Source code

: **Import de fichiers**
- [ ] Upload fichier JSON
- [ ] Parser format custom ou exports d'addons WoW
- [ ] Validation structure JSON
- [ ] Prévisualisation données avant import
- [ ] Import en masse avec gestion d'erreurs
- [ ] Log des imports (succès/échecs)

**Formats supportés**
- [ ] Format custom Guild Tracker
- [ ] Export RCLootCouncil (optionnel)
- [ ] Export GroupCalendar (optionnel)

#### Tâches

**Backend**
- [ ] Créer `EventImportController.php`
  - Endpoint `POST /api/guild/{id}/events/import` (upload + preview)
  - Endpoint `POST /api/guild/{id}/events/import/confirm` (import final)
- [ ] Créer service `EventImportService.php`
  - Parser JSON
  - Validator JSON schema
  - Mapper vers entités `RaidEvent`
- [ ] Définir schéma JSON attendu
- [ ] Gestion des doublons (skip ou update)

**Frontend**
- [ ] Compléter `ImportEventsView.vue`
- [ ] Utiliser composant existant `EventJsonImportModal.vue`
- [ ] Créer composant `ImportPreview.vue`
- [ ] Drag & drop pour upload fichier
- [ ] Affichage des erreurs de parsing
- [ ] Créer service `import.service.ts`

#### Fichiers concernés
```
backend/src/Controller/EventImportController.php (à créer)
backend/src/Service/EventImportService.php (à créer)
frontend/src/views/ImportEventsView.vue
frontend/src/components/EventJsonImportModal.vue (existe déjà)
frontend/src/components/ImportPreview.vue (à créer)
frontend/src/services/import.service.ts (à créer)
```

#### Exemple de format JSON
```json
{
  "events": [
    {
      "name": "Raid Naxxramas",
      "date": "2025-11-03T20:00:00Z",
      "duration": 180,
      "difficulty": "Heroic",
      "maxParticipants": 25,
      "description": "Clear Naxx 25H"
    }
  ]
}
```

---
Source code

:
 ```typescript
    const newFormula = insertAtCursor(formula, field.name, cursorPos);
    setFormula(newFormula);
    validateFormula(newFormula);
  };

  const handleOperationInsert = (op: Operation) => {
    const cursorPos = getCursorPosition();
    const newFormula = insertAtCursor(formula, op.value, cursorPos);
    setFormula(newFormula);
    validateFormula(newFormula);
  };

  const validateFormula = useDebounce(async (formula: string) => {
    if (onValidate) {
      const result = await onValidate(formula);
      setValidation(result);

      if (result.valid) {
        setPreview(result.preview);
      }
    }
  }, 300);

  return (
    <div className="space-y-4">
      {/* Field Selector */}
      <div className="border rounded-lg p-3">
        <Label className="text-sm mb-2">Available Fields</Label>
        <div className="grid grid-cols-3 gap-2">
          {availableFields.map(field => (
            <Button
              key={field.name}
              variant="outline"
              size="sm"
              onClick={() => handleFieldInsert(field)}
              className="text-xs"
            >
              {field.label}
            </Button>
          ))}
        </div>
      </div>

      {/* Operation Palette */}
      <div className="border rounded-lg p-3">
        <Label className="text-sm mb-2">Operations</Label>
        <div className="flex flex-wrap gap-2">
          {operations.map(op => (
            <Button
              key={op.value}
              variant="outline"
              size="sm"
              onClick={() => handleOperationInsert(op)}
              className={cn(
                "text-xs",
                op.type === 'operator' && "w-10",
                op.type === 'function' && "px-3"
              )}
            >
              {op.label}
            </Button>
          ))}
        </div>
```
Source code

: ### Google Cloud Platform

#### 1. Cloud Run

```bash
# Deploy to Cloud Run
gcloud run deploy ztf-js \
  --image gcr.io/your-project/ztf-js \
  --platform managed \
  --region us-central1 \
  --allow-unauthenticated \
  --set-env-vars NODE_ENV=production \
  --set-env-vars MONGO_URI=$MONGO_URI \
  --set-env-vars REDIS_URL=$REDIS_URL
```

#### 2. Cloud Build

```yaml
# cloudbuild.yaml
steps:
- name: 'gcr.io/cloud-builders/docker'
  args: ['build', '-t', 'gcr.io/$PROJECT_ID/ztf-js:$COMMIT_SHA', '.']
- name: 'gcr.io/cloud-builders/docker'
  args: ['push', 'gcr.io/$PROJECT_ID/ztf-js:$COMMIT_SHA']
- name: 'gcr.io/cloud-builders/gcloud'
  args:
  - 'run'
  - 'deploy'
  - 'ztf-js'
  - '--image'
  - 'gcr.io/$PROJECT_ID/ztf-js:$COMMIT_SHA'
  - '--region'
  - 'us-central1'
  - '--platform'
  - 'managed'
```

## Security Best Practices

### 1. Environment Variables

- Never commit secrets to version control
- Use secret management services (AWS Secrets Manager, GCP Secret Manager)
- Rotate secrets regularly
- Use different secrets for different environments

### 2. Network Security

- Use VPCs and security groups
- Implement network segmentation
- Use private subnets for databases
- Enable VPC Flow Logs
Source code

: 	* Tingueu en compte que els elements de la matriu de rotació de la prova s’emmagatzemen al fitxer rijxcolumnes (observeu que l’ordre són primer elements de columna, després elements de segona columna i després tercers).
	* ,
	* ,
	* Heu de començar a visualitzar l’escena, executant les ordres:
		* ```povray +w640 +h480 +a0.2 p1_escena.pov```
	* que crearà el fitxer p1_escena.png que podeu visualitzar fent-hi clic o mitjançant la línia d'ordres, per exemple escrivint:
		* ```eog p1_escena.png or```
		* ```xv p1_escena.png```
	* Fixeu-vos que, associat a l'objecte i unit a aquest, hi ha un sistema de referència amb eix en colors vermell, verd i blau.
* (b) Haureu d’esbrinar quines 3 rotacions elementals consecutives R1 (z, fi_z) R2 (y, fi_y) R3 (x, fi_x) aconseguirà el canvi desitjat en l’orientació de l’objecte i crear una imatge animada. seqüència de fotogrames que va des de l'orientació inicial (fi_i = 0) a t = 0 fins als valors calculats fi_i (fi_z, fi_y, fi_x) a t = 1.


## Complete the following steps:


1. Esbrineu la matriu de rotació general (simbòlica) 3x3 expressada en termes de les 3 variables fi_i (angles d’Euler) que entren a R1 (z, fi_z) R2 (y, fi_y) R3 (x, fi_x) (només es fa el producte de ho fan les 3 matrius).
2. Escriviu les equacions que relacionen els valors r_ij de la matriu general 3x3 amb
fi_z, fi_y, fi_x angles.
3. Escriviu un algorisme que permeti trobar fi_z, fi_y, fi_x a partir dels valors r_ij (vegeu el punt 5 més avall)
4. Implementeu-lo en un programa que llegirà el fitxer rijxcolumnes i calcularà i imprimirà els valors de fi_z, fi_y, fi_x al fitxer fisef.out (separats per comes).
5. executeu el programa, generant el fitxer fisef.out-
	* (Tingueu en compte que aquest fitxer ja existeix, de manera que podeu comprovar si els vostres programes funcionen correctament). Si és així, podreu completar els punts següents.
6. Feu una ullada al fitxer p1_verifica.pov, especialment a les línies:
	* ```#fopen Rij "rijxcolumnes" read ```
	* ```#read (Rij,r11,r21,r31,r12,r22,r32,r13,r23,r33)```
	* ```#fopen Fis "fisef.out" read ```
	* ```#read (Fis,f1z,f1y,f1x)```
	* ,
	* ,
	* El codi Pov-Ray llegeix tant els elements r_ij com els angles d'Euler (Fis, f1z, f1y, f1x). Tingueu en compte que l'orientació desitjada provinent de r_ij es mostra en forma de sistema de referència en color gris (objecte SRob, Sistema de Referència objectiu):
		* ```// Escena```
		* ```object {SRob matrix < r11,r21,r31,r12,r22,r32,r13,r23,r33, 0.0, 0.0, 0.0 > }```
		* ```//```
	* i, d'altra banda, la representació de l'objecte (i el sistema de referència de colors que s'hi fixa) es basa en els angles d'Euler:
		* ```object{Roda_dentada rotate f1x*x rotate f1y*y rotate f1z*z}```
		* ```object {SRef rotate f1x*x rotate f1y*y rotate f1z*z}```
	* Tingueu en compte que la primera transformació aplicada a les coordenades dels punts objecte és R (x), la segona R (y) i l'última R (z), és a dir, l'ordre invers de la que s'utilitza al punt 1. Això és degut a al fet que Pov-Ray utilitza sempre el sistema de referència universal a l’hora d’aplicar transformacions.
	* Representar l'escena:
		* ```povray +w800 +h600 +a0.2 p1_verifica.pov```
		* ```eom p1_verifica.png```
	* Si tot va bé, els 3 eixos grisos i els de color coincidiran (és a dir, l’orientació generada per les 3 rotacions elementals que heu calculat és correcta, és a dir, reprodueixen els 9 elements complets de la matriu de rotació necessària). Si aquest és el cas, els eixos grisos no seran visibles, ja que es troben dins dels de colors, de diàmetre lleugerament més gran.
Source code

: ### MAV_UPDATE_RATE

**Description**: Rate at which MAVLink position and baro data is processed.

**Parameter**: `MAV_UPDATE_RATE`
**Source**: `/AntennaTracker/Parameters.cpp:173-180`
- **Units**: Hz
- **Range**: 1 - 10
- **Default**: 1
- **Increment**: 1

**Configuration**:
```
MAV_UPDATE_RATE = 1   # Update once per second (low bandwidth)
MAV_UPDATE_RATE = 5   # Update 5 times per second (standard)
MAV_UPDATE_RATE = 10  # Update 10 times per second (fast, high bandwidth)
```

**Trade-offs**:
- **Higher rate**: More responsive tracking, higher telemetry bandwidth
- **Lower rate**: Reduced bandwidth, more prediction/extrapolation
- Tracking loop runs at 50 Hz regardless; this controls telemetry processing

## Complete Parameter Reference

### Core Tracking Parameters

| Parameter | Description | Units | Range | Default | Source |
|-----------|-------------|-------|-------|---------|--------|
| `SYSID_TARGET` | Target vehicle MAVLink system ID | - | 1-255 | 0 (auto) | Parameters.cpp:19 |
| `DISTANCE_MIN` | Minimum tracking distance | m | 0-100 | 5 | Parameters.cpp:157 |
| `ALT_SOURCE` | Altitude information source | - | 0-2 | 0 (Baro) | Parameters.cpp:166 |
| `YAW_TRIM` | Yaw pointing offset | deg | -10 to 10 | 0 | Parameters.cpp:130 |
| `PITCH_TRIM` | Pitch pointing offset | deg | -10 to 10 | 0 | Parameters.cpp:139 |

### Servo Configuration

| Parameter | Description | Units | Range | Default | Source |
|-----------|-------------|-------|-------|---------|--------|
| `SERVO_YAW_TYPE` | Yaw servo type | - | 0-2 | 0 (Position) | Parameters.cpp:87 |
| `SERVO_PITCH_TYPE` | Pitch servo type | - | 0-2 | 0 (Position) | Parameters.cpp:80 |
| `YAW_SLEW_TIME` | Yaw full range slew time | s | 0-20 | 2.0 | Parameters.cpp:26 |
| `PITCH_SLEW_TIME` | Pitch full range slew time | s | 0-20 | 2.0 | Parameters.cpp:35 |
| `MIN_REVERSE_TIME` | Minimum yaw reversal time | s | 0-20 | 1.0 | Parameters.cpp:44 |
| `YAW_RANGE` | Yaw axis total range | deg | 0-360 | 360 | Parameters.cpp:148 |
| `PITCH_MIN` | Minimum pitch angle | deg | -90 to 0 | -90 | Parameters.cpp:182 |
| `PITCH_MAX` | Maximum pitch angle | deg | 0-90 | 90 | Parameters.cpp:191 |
· · · · · · ·
■ **Exercise aim**
Copy out the range of lines above starting at the line with "1. Esbrineu la" and ending at the line with "5. executeu el", exactly and including both.

■ **Response below**
1. Esbrineu la matriu de rotació general (simbòlica) 3x3 expressada en termes de les 3 variables fi_i (angles d’Euler) que entren a R1 (z, fi_z) R2 (y, fi_y) R3 (x, fi_x) (només es fa el producte de ho fan les 3 matrius).
2. Escriviu les equacions que relacionen els valors r_ij de la matriu general 3x3 amb
fi_z, fi_y, fi_x angles.
3. Escriviu un algorisme que permeti trobar fi_z, fi_y, fi_x a partir dels valors r_ij (vegeu el punt 5 més avall)
4. Implementeu-lo en un programa que llegirà el fitxer rijxcolumnes i calcularà i imprimirà els valors de fi_z, fi_y, fi_x al fitxer fisef.out (separats per comes).
5. executeu el programa, generant el fitxer fisef.out-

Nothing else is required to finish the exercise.